You are closely involved in some of the discussions in Westminster around Brexit, representing RS Components and the wider industry. What would you like to see from the next government both on Brexit and domestic policy to support our industry?

In order to build an ecosystem – which I believe is what’s needed in the UK in order to be successful in the future in technology and innovation – it starts by having government, business and the schools and universities working hand in hand. I don’t see enough of that today and with the shortage of engineers in the UK, estimated by Engineering UK to be around 20,000 engineers a year. There’s only one place you can go to fill that shortage and that is to the EU and outside the EU to bring in people to the UK.

So on one hand there’s a tremendous fear of EU nationals who are in the UK in technology and digital innovations functions wondering whether or not they will be protected in the future; and then there’s a concern on the free flow of products, so if you want to start up in the UK you want to be able to get the product easily without a lot of bureaucracy or red tape.

What would you say to your colleagues and counterparts in the industry about what the industry should be doing to help solve these challenges?

The industry still needs to be a voice and an advocate for business to the government. We need to be vocal about what’s required in terms of innovation and technology today – as opposed to what it was 20 years ago. But I think industry has a role to come together, whether it’s via the CBI or through other organisations, to offer the right apprenticeships, the right programmes of support such as Code Clubs, to stimulate the interest in engineering and technology as at early an age as possible.

You have an international view of the electronics industry. Does the UK have a bigger problem in attracting young people than other countries?

The UK is behind, there’s no doubt about it, and it’s similar in the US. China is ahead – it has made great progress, as has India, in the past five to 10 years in the number of engineering graduates they are putting out, with the universities working with business and the government to build an ecosystem and a structure that will last for many years to come. If we’re not careful in the western world, we’re going to be way behind the eastern competition in the future.

What gets you excited about the electronics industry at the moment?

We’re in such an exciting time today around the industrial Internet of things, the connectivity, and being able to use data. Throughout my career we’ve talked about inventory and people as being our greatest assets, but in the future what we do with data, and where we take data, where we turn it into information and knowledge and wisdom and use it to make better-informed decisions, to improve the profitability of our overall supply chain – that’s what gets me excited and that’s the future of this business.

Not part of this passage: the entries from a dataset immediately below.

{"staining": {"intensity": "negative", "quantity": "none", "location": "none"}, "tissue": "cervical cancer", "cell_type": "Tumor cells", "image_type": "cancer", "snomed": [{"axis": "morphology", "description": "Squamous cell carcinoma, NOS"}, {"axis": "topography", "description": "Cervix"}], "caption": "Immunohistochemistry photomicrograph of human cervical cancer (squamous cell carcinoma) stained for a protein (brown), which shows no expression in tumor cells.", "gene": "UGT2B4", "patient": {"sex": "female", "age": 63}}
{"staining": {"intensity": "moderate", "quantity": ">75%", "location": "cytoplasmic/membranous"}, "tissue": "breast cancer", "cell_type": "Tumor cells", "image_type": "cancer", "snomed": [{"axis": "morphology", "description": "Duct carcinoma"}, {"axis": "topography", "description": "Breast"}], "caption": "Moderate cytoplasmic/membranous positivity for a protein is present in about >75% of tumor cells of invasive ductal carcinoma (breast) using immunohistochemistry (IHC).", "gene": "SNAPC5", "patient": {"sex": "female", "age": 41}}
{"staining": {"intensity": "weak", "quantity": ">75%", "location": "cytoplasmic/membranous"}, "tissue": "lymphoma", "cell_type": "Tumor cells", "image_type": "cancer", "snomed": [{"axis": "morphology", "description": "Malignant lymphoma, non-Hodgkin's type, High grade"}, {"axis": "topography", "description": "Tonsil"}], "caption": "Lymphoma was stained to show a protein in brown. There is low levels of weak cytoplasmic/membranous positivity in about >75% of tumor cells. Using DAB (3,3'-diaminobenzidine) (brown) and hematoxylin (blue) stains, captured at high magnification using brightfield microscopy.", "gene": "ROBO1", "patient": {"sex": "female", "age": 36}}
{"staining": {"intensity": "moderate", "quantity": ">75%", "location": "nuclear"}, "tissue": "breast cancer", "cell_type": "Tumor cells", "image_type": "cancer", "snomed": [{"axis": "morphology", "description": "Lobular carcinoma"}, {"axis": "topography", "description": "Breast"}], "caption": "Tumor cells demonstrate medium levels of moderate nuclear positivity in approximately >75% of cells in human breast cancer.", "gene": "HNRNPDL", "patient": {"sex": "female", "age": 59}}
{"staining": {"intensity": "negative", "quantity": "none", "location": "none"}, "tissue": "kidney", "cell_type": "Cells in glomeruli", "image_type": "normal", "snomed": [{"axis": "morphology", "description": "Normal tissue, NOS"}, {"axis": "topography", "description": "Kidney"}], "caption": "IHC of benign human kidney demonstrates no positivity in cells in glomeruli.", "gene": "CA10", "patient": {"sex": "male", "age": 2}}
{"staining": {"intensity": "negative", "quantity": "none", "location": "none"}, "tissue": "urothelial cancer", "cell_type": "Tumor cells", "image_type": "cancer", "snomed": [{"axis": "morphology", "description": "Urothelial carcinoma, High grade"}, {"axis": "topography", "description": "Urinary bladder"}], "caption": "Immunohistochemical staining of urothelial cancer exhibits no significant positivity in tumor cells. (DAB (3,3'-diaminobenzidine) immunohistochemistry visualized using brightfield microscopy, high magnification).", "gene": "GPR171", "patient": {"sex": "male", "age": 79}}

And what is the big worry, aside from staff?

My biggest concern is the fear of becoming irrelevant. In today’s digital economy and digital world, things are moving at such a faster pace than ever before. A quarter in the digital world is like a year in the analogue world. You’ve got to be agile and fast and you’ve got to have a very strong digital platform. My fear of becoming irrelevant is at the centre of all our thinking and at RS we won’t do that.